TextIOWrapper.readline() is much faster (eg. 72 ms vs 95 ms) than BufferedReader.readline(). It's because BufferedReader always acquires the file lock, whereas TextIOWrapper only acquires the file lock when the buffer is empty. I would like a BufferedReader.readline() as fast as TextIOWrapper.readline(), or faster! Why BufferedReader's attributes are protected by a lock whereas TextIOWrapper's attributes are not? Does it mean that TextIOWrapper may crash if two threads calls readline() (or different methods) at the "same time"? How does Python 2.x and 3.0 fix this issue?
I wrote a short script to test TextIOWrapper.readline() with 32 threads. After 5 seconds, I found this issue in Python trunk (2.7): Exception in thread Thread-26: Traceback (most recent call last): File "/home/SHARE/SVN/python-trunk/Lib/threading.py", line 522, in __bootstrap_inner self.run() File "/home/haypo/crash_textiowrapper.py", line 15, in run line = self.file.readline() File "/home/SHARE/SVN/python-trunk/Lib/io.py", line 1835, in readline self._rewind_decoded_chars(len(line) - endpos) File "/home/SHARE/SVN/python-trunk/Lib/io.py", line 1541, in _rewind_decoded_chars raise AssertionError("rewind decoded_chars out of bounds") AssertionError: rewind decoded_chars out of bounds But it looks that py3k is stronger because it doesn't crash. Is it the power of the GIL?

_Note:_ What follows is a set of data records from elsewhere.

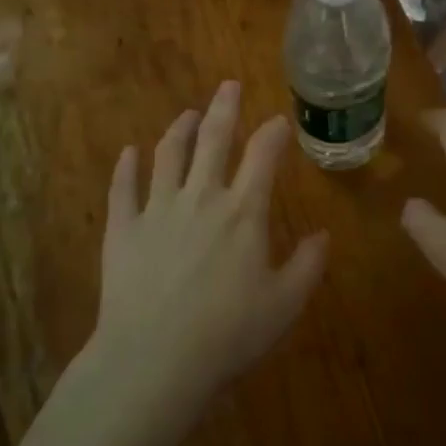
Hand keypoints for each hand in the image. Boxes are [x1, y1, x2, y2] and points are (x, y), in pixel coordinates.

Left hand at [93, 81, 327, 407]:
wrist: (154, 360)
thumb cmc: (228, 333)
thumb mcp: (284, 304)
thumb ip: (308, 265)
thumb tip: (323, 235)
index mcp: (243, 212)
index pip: (262, 156)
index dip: (273, 133)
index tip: (279, 119)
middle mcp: (201, 197)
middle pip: (213, 140)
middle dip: (224, 108)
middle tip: (228, 85)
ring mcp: (157, 210)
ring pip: (168, 155)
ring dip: (179, 130)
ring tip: (187, 114)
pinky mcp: (122, 229)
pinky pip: (122, 188)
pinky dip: (125, 167)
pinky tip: (128, 152)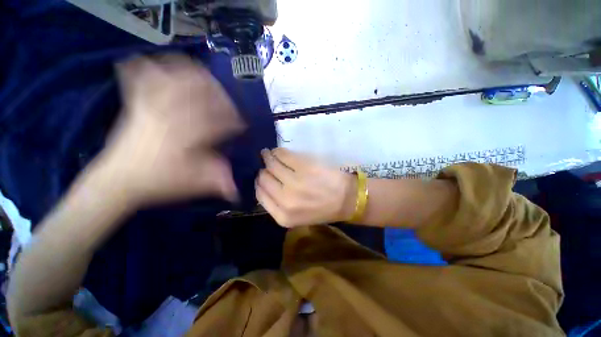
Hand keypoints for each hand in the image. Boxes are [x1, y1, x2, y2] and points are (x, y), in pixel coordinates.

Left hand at [88, 55, 243, 206]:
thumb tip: (236, 190)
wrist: (118, 180)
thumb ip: (218, 182)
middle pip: (197, 91)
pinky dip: (151, 66)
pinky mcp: (136, 105)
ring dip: (191, 74)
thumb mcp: (194, 184)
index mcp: (186, 137)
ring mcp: (150, 106)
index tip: (241, 125)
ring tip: (205, 79)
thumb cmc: (158, 182)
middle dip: (218, 94)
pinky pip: (140, 76)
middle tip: (226, 102)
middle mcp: (169, 116)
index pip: (216, 121)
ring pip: (172, 76)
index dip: (233, 121)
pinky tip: (160, 64)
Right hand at [256, 148, 356, 227]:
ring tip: (268, 154)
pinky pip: (283, 155)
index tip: (262, 177)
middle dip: (263, 171)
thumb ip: (278, 205)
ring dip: (268, 157)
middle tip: (266, 165)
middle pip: (264, 179)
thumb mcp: (296, 217)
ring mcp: (295, 182)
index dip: (260, 183)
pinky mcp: (304, 167)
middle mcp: (285, 199)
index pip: (260, 194)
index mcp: (282, 216)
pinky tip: (278, 152)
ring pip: (271, 165)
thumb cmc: (322, 209)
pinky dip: (278, 152)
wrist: (347, 200)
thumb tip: (264, 185)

> But it looks that py3k is stronger because it doesn't crash. Is it the > power of the GIL? Yes, it is. In theory, we needn't take the lock in all of BufferedReader.readline(), only when calling external code which might itself release the GIL. In practice, we didn't bother optimizing the lock-taking, for the sake of simplicity. If the lock really accounts for a significant part of the runtime cost, we can try to do better.